Bij de omzetting van de gebruikte bron naar deze publicatie in de dbnl is een aantal delen van de tekst niet overgenomen. Hieronder volgen de tekstgedeelten die wel in het origineel voorkomen maar hier uit de lopende tekst zijn weggelaten.
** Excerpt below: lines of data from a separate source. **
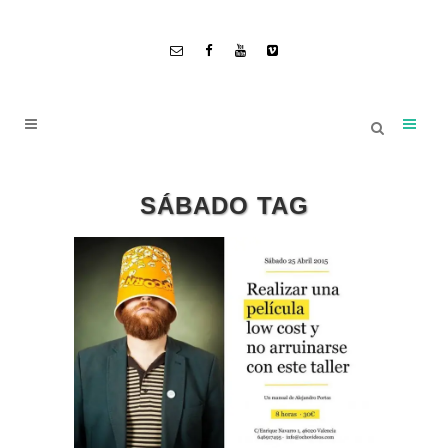
SÁBADO TAG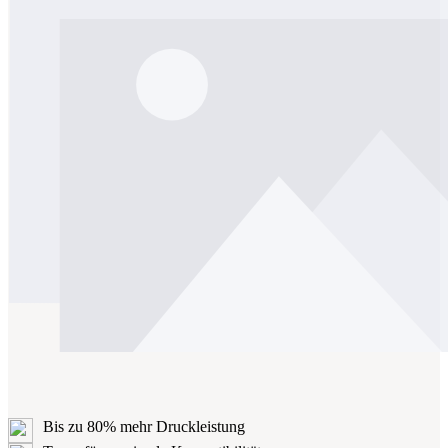
Bis zu 80% mehr Druckleistung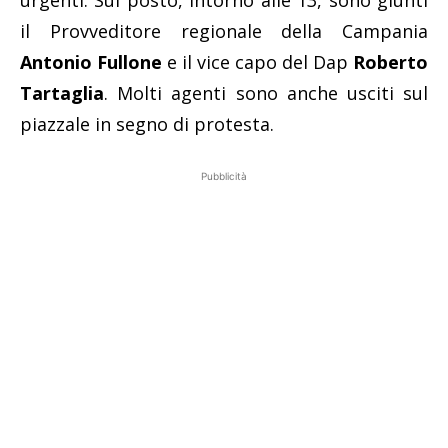
urgenti. Sul posto, intorno alle 13, sono giunti
il Provveditore regionale della Campania
Antonio Fullone
e il vice capo del Dap
Roberto
Tartaglia
. Molti agenti sono anche usciti sul
piazzale in segno di protesta.
Pubblicità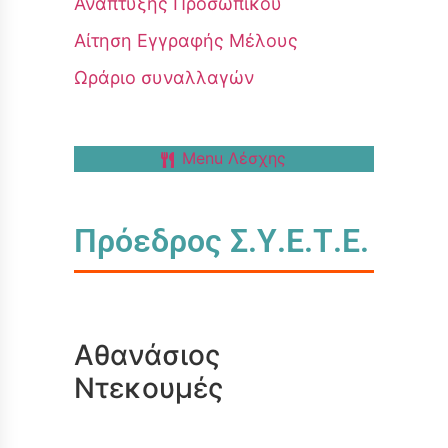
Ανάπτυξης Προσωπικού
Αίτηση Εγγραφής Μέλους
Ωράριο συναλλαγών
Menu Λέσχης
Πρόεδρος Σ.Υ.Ε.Τ.Ε.
Αθανάσιος
Ντεκουμές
Ook de blanco pagina (2) is niet opgenomen in de lopende tekst.
[pagina 1]
KOOCK-BOECK OFTE FAMILIEREN KEVKEN-BOECK.
Leerende hoe datmen alderhande Vleesch, Voghelen, Wilt-braedt ende Visch koken sal: ende wanneer alderhande Spijse ende Wijn op haer beste is.
Oock om alle manieren van Salaet te maken.
Ghedruckt naer de Lovensche Copije, ende op veel plaetsen verbetert.
Ghemaeckt Door M. Anthonius Magirus.
t'ANTWERPEN, By Godtgaf Verhulst, inde Cammerstraet, inden Witten Hasewint. 1663.